In a small subset of telomerase-positive tumours, hTERT expression appears to be regulated by a methylation-independent mechanism [12–14]. For example, the hTERT promoter is methylated in only 30% of ovarian cancers, almost all of which are telomerase-positive . Cells of the lymphoid system also seem to escape methylation-dependent mechanism of hTERT regulation. Leukaemias and lymphomas, including B cell chronic lymphocytic leukaemia (CLL), express high levels of telomerase but exhibit low levels of hTERT promoter methylation . More recently, acute myeloid leukaemia (HL-60) and Burkitt’s lymphoma (Raji) cell lines, as well as normal lymphocytes, were found to have hypomethylated hTERT promoters .

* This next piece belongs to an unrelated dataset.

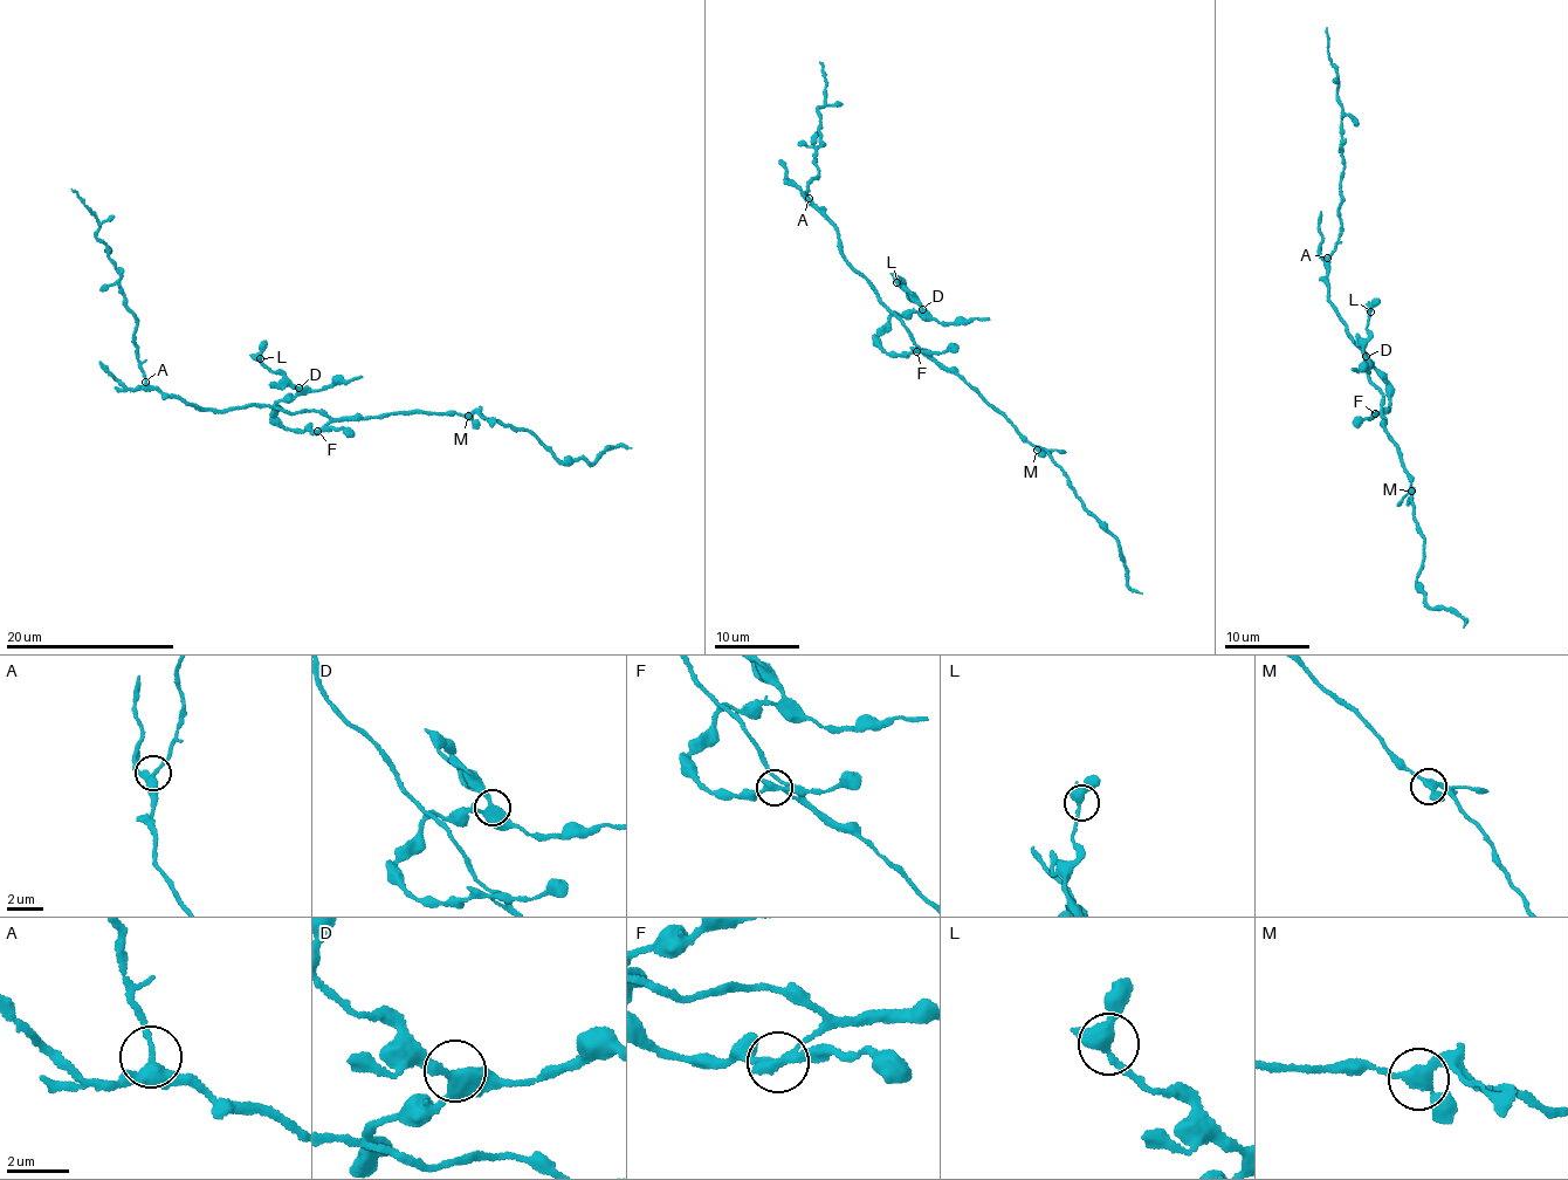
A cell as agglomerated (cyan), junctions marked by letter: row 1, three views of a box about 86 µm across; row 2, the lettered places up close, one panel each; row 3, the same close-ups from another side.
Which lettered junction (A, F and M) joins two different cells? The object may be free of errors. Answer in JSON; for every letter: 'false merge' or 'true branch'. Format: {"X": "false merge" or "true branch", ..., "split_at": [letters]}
{"A": "true branch", "F": "false merge", "M": "true branch", "split_at": ["F"]}

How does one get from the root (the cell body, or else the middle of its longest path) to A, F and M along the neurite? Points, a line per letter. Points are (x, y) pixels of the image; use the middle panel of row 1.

B cells exhibit notably longer telomeres than any other blood cell population, such as T cells, natural killer cells and monocytes . B cells in the germinal centre of tonsils have longer telomeres compared to naïve and memory B cells . As expected, low levels of telomerase activity are observed in naïve and memory B cells, in contrast to germinal centre B cells that exhibit high telomerase activity [16,17].
Paired box (PAX) proteins include nine members that are important regulators in early development for tissue specificity . Once bound to DNA, PAX proteins can play the role of transcriptional activators or repressors [19–21]. Deregulation of PAX genes has been associated with a variety of cancers, including astrocytoma, medulloblastoma, lymphoma and Wilm’s tumour [22,23]. Moreover, PAX expression has been suggested to be essential for survival of cancer cells. Recently, PAX8 has been implicated in the activation of hTERT and hTR promoters, which in turn activate telomerase in glioma . PAX2, PAX5 and PAX8 belong to the same subgroup and thus could impact on hTERT regulation in a tissue-specific manner. During B cell development, the PAX5 gene is expressed in early B cell precursors (pro-B cells) and continues to be expressed up to mature B cells, but not in terminally differentiated plasma cells [25,26]. As a consequence, PAX5 expression is used as a lineage-specific marker in B cells neoplasms [27,28]. PAX5 has been shown to promote the expression of target genes encoding crucial components of the (pre)BCR signalling cascade, such as the receptor signalling chain Igα, also called CD79a and mb-1 [29,30], the costimulatory receptor CD19 [21,31] and the central adaptor protein BLNK . PAX5 also facilitates the VH–DJH recombination step and can activate other transcription factor genes .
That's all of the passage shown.